For example, lets suppose that Sue and John get in a fight. They can continue to rehash the same fight over and over again in a myriad of manifestations, or they can start to look at the pattern they are caught in. The pattern is the problem. How is it caused? When he gets mad, I get nervous. My heart is pounding, I feel scared. Why? I feel alone. He isn’t seeing me. I can’t make him be available right now. Find that feeling in your past. I remember feeling this way when I was little and my dad was mad. I was scared then too. So now, how do I try to stop that feeling? What action do I habitually take? I withdraw. I tell myself that nobody understands me. Once the pattern is recognizable, we can start talking about it, understand it, and ultimately address and change it.

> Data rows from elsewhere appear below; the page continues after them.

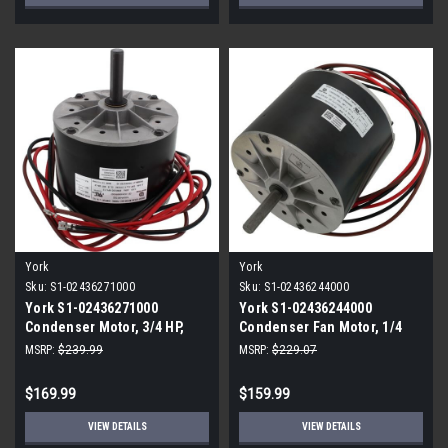
York
York
Sku:
S1-02436271000
Sku:
S1-02436244000
York S1-02436271000
York S1-02436244000
Condenser Motor, 3/4 HP,
Condenser Fan Motor, 1/4
115V, 4-Speed
HP, 230V, 1075 RPM
MSRP:
$239.99
MSRP:
$229.07
$169.99
$159.99
VIEW DETAILS
VIEW DETAILS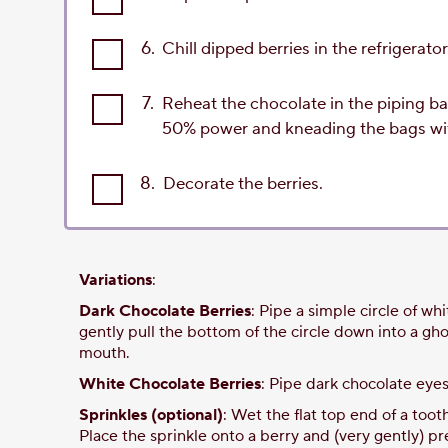
6.
Chill dipped berries in the refrigerato
7.
Reheat the chocolate in the piping ba
50% power and kneading the bags wit
8.
Decorate the berries.
Variations
:
Dark Chocolate Berries
: Pipe a simple circle of wh
gently pull the bottom of the circle down into a gh
mouth.
White Chocolate Berries
: Pipe dark chocolate eye
Sprinkles (optional)
: Wet the flat top end of a toot
Place the sprinkle onto a berry and (very gently) pr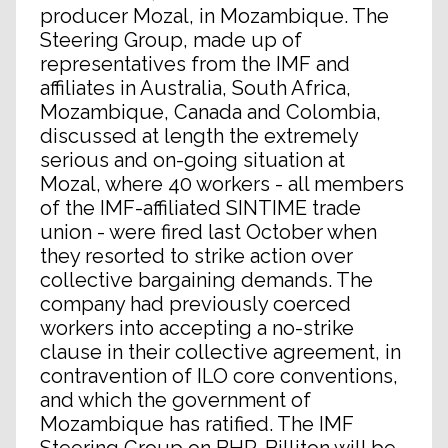
producer Mozal, in Mozambique. The
Steering Group, made up of
representatives from the IMF and
affiliates in Australia, South Africa,
Mozambique, Canada and Colombia,
discussed at length the extremely
serious and on-going situation at
Mozal, where 40 workers - all members
of the IMF-affiliated SINTIME trade
union - were fired last October when
they resorted to strike action over
collective bargaining demands. The
company had previously coerced
workers into accepting a no-strike
clause in their collective agreement, in
contravention of ILO core conventions,
and which the government of
Mozambique has ratified. The IMF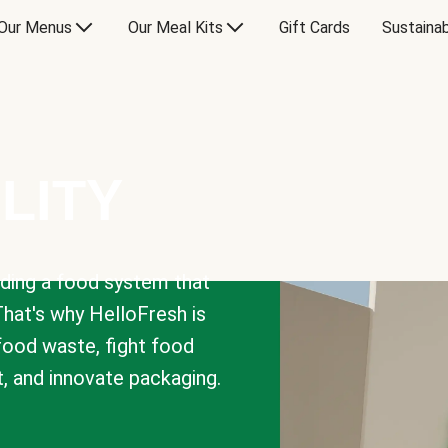
Our Menus
Our Meal Kits
Gift Cards
Sustainab
LITY
lding a food system that
That's why HelloFresh is
 food waste, fight food
t, and innovate packaging.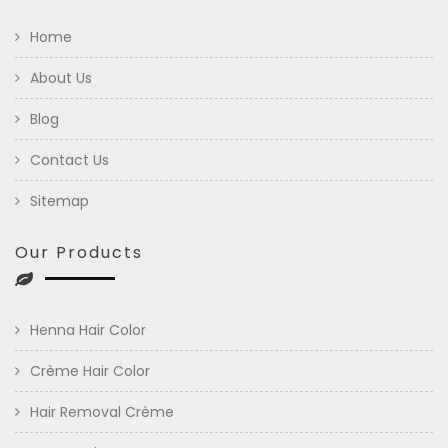
Home
About Us
Blog
Contact Us
Sitemap
Our Products
Henna Hair Color
Crème Hair Color
Hair Removal Crème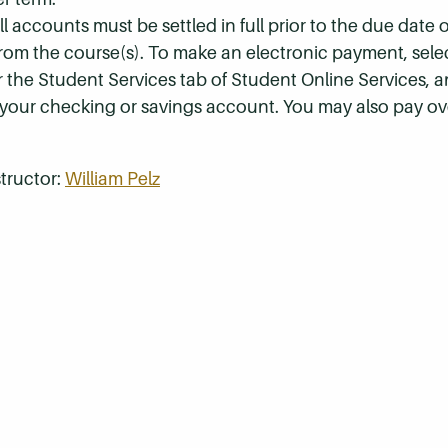
 accounts must be settled in full prior to the due date of
 from the course(s). To make an electronic payment, sel
r the Student Services tab of Student Online Services, a
 your checking or savings account. You may also pay ov
tructor:
William Pelz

As we move through our lives, we may encounter challenging situation after challenging situation. As we work with these challenges, we change. Eventually, because we have mastered some aspect of ourselves – it feels as if those situations are not occurring anymore. We’ve grown enough that what was once difficult is now inconsequential.

When we are yoked to something or someone, we have the opportunity to work with the situation and with ourselves. Over time, we develop more acceptance, strength, insight and possibility. The old structure and consciousness loosens and something new comes into being. With the change of this calendar year, we can evaluate how we have grown, what we have worked through and released, and where we are still bound.